Document passage =>
#####

Her impact is felt by other female coaches, too. Hayes coached Chelsea for the majority of her pregnancy with twins during the 2017-18 season before delivering sons Harry and Albie, the latter who was stillborn, in May 2018. Harry, now six, is constantly by her side, sometimes rocking U.S. colors while his mother is on the touchline. Ella Masar, a former player and current coach at the Red Stars who was a rookie during Hayes' first season there, feels Hayes is tackling the stigma women in sports feel about having families while working in a male-dominated industry.

"Emma has paved the way," Masar, a mother of two, said. "She has paved a way for us young women to one, fight for the right of actually being paid to afford a family because definitely in America, that's not the norm; and number two, just to be able to do both because you have this mom guilt and it's still very much a man's world even though it's women's football so my hat's off for Emma for that because she's been doing this."

A big-time coach

"You could be out with Emma at a restaurant anywhere and she will use the salt and pepper to go through tactics," Sanderson said. "She'll literally start pulling around all the sauces -- tomato ketchup, mayonnaise, mustard, everything and be like, 'This is the formation this team played.' … I don't think I've met anybody more obsessed with football than Emma Hayes."

Hayes' passion for the sport is the foundation of her larger-than-life presence, though her roots are modest. Her love for soccer stems from her family, chiefly her father Sid, who she speaks about frequently. He was not just a champion of his daughter, who he believed would change the face of the women's game, but was heavily involved in grassroots soccer in and around Camden, the London borough where Hayes was born and raised. Her earliest soccer memory is watching Tottenham Hotspur win the 1984 UEFA Cup final in a team-branded tracksuit with her father, who was also at the 1999 Women's World Cup final, calling her and encouraging her to come to the U.S. after seeing 90,000 people fill the Rose Bowl.

#####

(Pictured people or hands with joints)

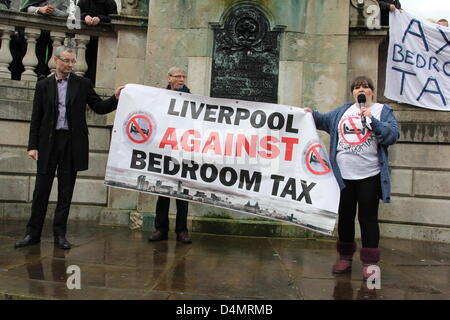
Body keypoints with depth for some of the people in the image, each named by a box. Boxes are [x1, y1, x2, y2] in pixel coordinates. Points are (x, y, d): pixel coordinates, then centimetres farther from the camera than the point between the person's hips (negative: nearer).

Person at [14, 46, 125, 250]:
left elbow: (99, 108, 6)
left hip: (72, 142, 0)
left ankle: (60, 234, 15)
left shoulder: (83, 84, 7)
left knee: (66, 190, 5)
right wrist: (32, 146, 0)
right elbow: (36, 118, 6)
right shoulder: (43, 85, 7)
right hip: (49, 141, 0)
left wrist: (115, 98, -12)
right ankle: (33, 233, 15)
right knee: (42, 188, 4)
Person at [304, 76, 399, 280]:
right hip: (343, 175, 4)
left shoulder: (383, 111, 3)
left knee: (368, 218, 1)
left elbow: (393, 135, -8)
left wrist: (372, 120, -18)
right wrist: (312, 114, 7)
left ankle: (369, 262, 12)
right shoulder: (343, 110, 14)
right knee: (345, 217, 11)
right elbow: (325, 120, 24)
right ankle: (345, 258, 26)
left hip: (370, 176, -3)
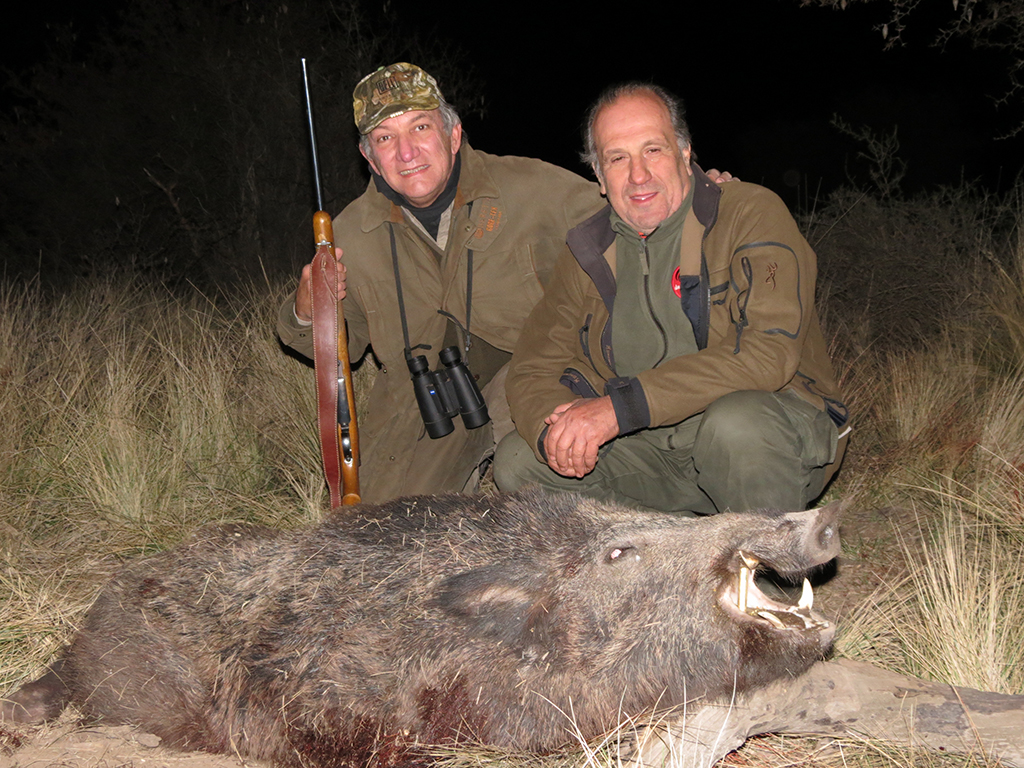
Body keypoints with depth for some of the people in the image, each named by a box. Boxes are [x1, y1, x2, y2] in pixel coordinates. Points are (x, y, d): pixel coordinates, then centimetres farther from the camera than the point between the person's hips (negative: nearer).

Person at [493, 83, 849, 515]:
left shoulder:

#####

Problems to solve =>
1. In the passage on Emma Hayes, what reasons does Masar give for saying Hayes has paved the way for young women?
2. Set down the part of the Emma Hayes passage that opens with the words containing "Hayes' passion for" and closes with "the Rose Bowl.".

Solved problems =>
1. Masar says Hayes has cleared a path for young women to fight for the right to be paid enough to afford a family, which she says is not the norm in America. She also says Hayes has shown they can do both, despite mom guilt and a sport that is still very much a man's world.

2.
Hayes' passion for the sport is the foundation of her larger-than-life presence, though her roots are modest. Her love for soccer stems from her family, chiefly her father Sid, who she speaks about frequently. He was not just a champion of his daughter, who he believed would change the face of the women's game, but was heavily involved in grassroots soccer in and around Camden, the London borough where Hayes was born and raised. Her earliest soccer memory is watching Tottenham Hotspur win the 1984 UEFA Cup final in a team-branded tracksuit with her father, who was also at the 1999 Women's World Cup final, calling her and encouraging her to come to the U.S. after seeing 90,000 people fill the Rose Bowl.